Crosby and his medical team held a press conference on Wednesday but were unable to give a date for his return. The Penguins are scheduled to open their NHL season on October 6.

Before Sid goes back to play, we are going to be 100 percent that he is recovered -- no ifs and buts about that, said Michael Collins, one of the doctors who has worked with Crosby.

On (the issue of) return to contact, we have to do that in a very careful way, we are not even close to that now.

When he is ready we will know. The prognosis is excellent that he won't have any long-term problems. On the return to play issue, I am also very confident.

Crosby, one of the NHL's biggest drawing cards, has not played in the league since early January after absorbing two hits to the head in successive games within a week.

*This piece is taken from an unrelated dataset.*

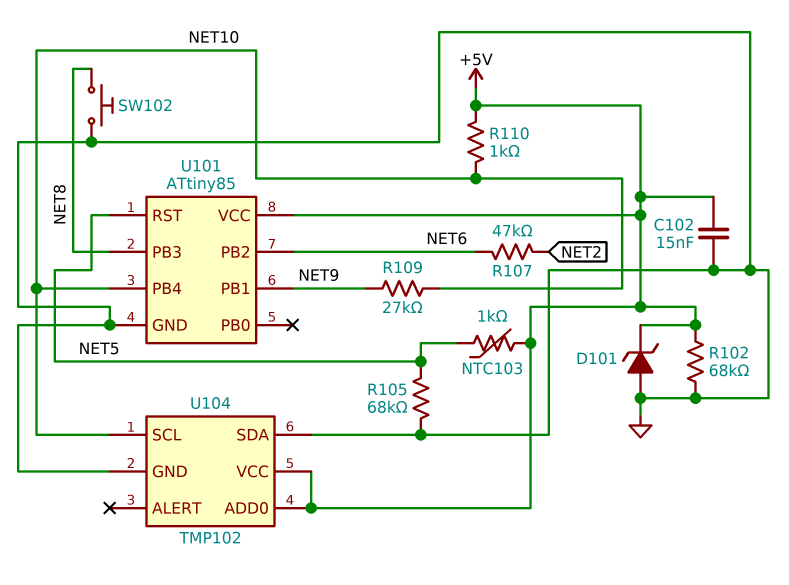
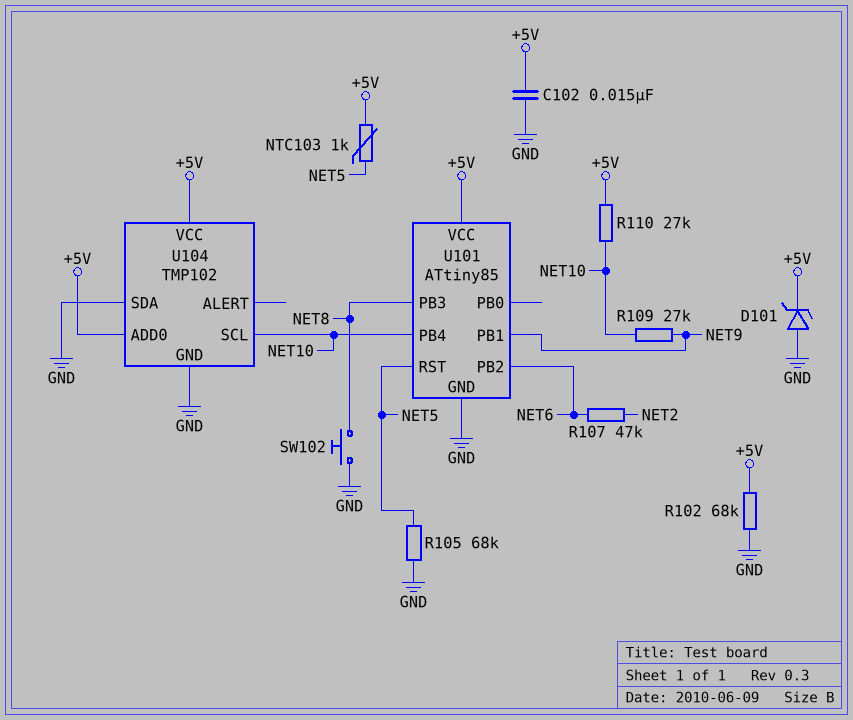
R110: 1k (+5V, NET10) -> 27k (+5V, NET10)

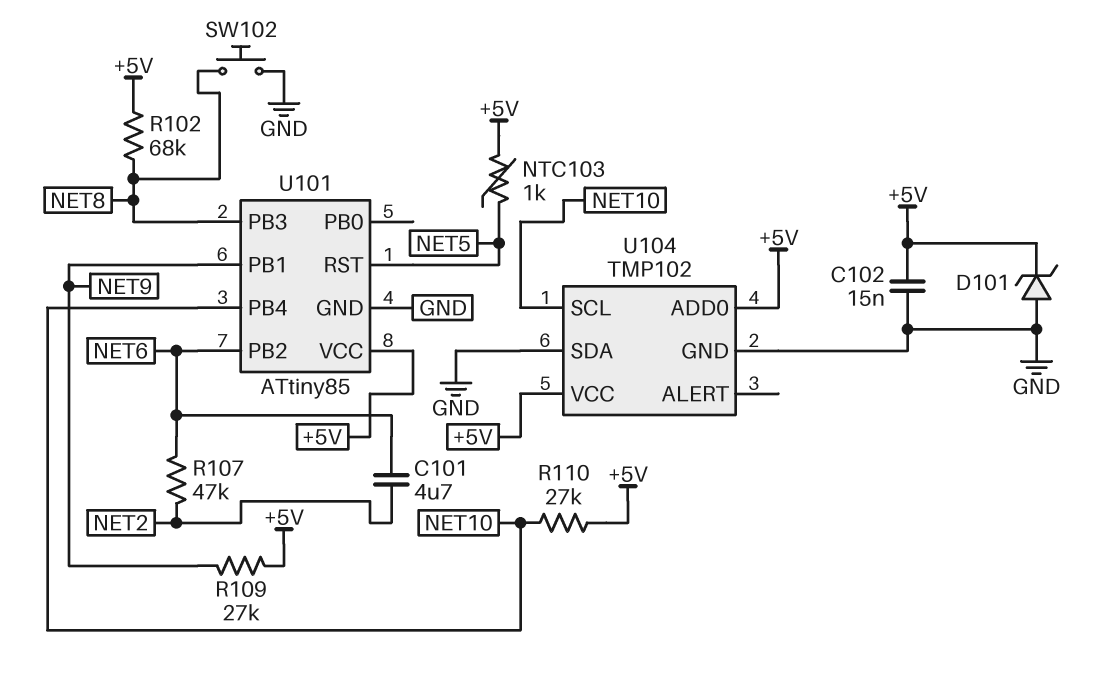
C101: none -> 4.7uF (NET2, NET6)
R102: 68k (+5V, GND) -> 68k (+5V, NET8)
R105: 68k (GND, NET5) -> none
R109: 27k (NET9, NET10) -> 27k (+5V, NET9)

The NHL's leading scorer at the time, he was bothered by headaches after those incidents and was shut down for the season and playoffs.

After some setbacks, the team said Crosby made significant progress later in the offseason but started having headaches again when he got to 90 percent exertion in his workouts.

Ninety percent is good but if there are symptoms then 90 percent isn't good enough, Crosby said.

Maybe I could get by on 90, maybe not, but I'm not going to roll the dice on that.

Asked whether there was a fear that he might not play in the NHL again, Crosby said: A pretty slight one, I wouldn't bet on that. He then added that he had not, at any stage, considered retiring.